He tells himself he’s made peace with it— with you, with that winter, with everything he let slip through trembling fingers.
But he hasn’t. And he knows it. He feels it every time December comes back around.
It was supposed to be a simple trip. Upstate New York. A borrowed cabin. Snow stacked high enough to swallow the road. But nothing about you ever stayed simple for long. Not the way you spoke to him, soft and careful, like you were afraid he’d disappear. Not the way you touched him, like you’d already memorized where he broke.
Pedro remembers the cold, yes— but he remembers you more. Your breath warming his collarbone. Your hands finding his in the dark like it was instinct. The hush between you two that felt more intimate than any kiss.
He remembers the moment he realized he loved you. How it scared him. How he let the fear win.
And he regrets it every damn day.
There are nights he still sees you standing in that kitchen, hair messy, cheeks flushed from the heater that never worked. You smiled at him like you had no idea how much he needed you in that moment. Like loving him wasn’t a risk at all.

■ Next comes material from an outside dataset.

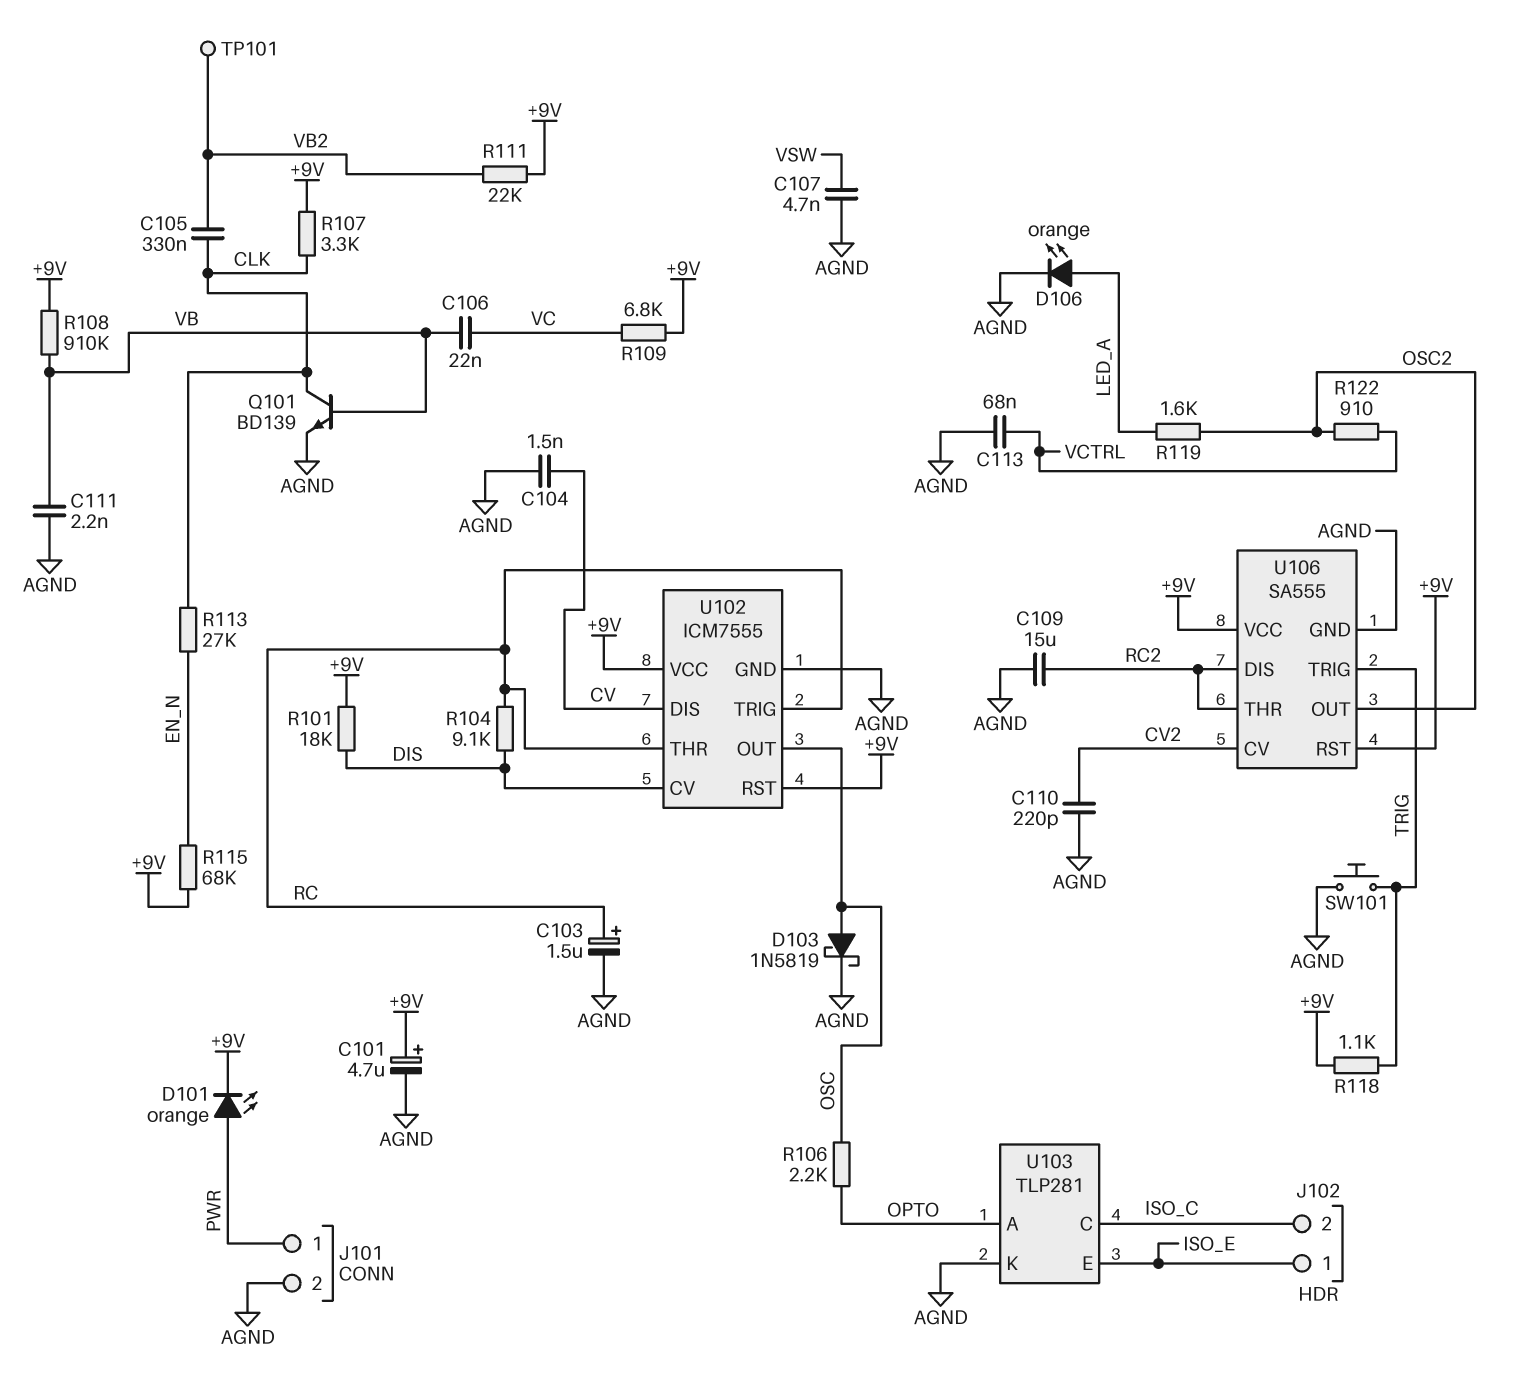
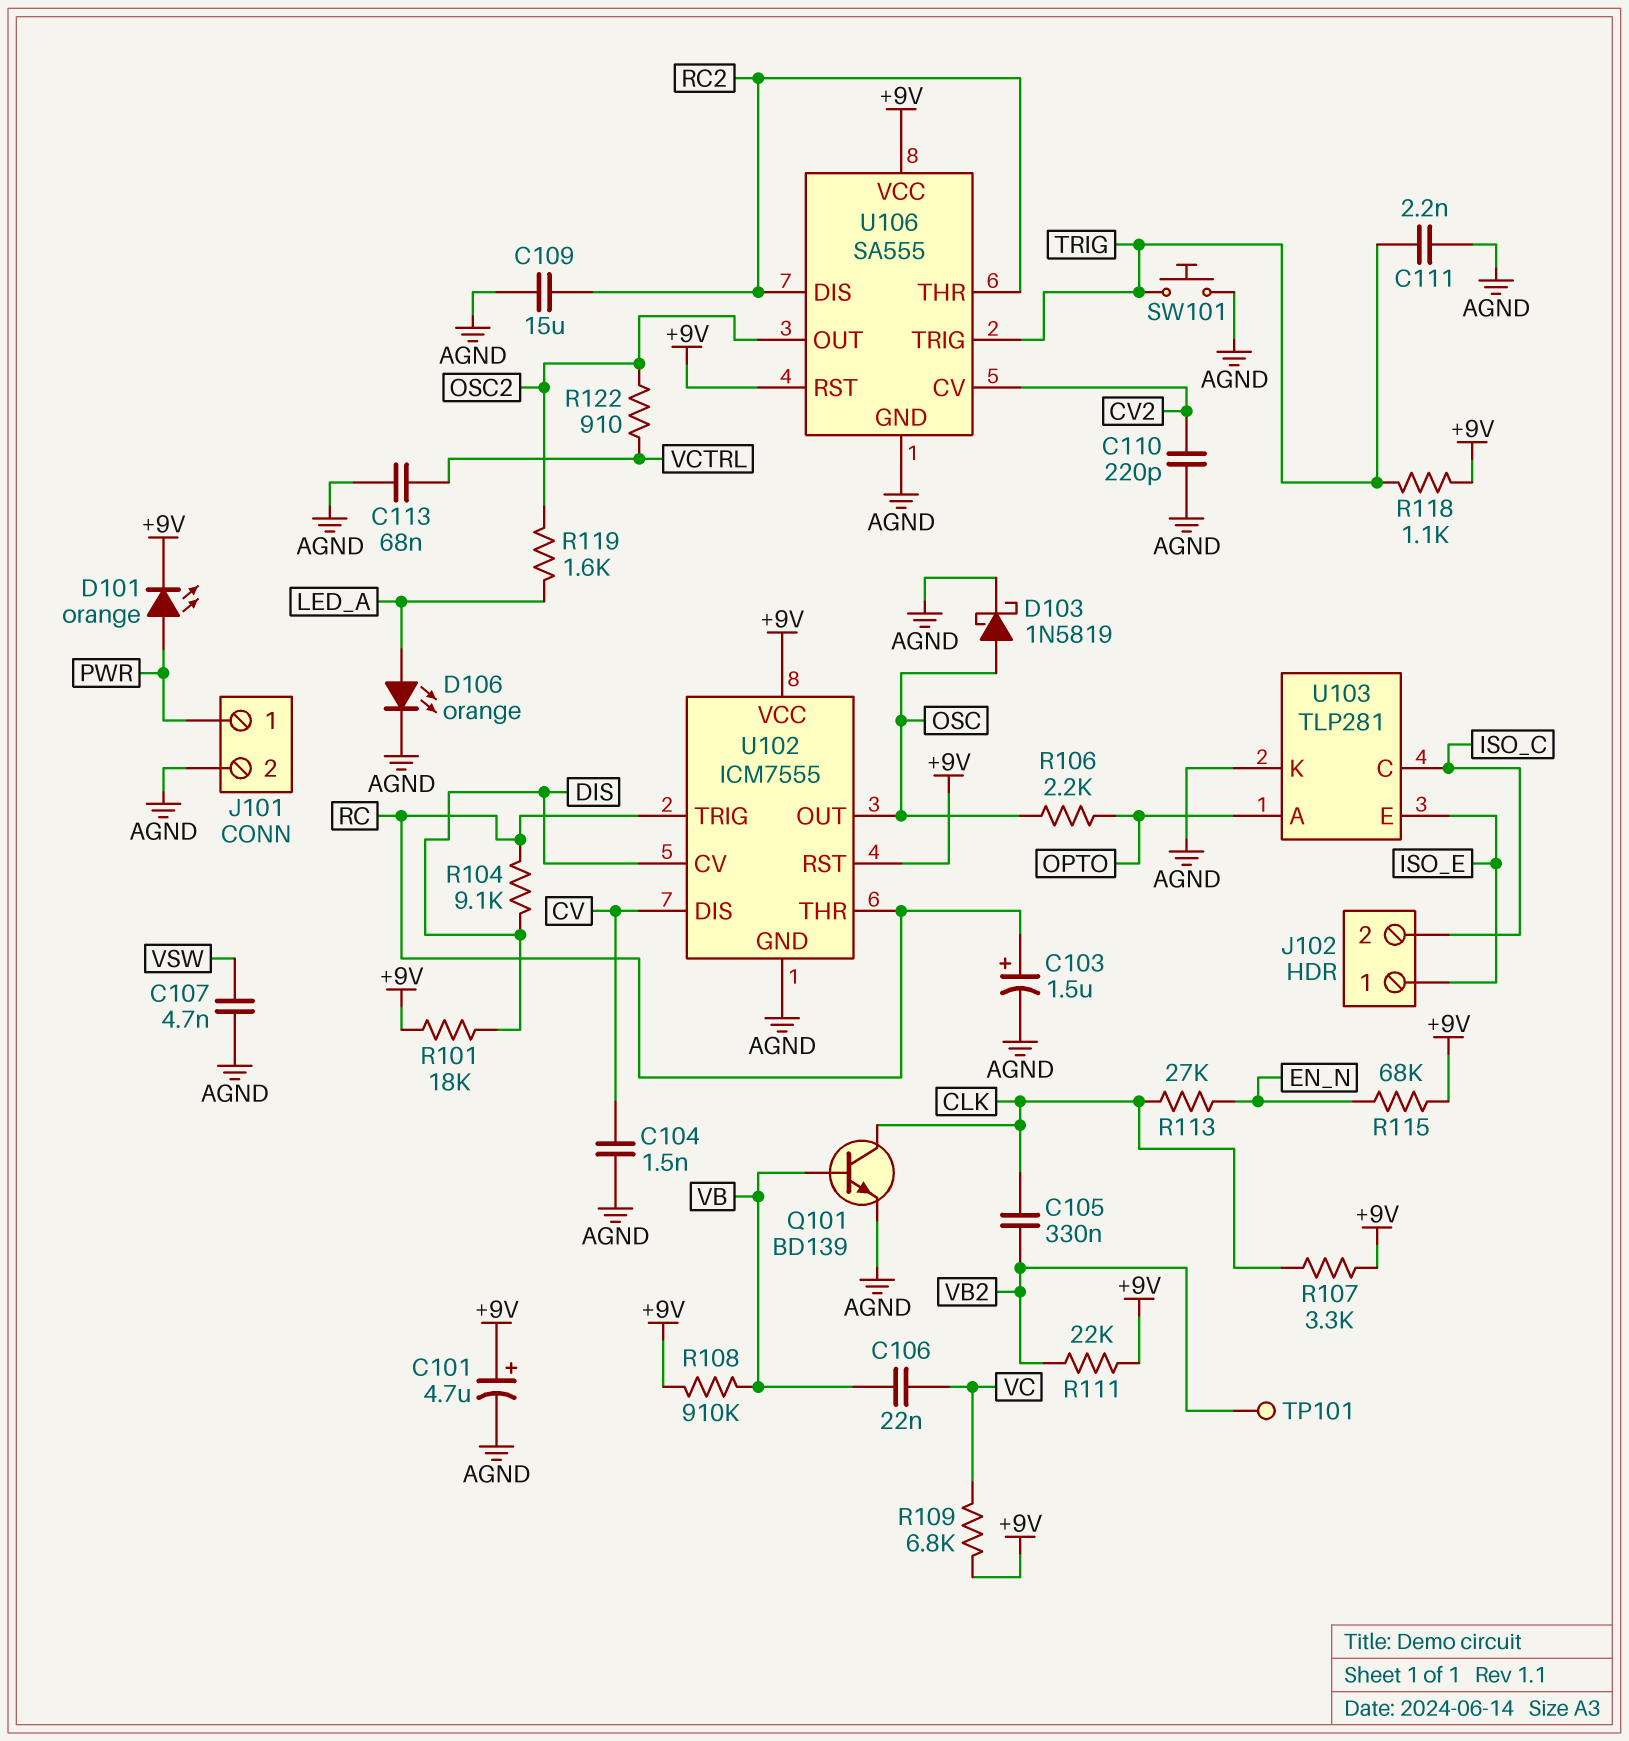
C111: 2.2nF (AGND, VB) -> 2.2nF (AGND, TRIG)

But he knew love like his didn’t come without consequences. He knew people like him don’t get to keep things as soft as you.
Yet now—when fate folds the two of you into the same room again— there’s a gentleness in his eyes he never had the courage to show you before. A longing so unguarded it hurts to look at.
He carries that December like a wound you can’t stitch closed. Like a truth he’s finally ready to speak. Like a last chance he’s terrified to lose again.
And when he looks at you now, it’s with the quiet confession neither of you said out loud back then:
“I loved you more than I knew how to.”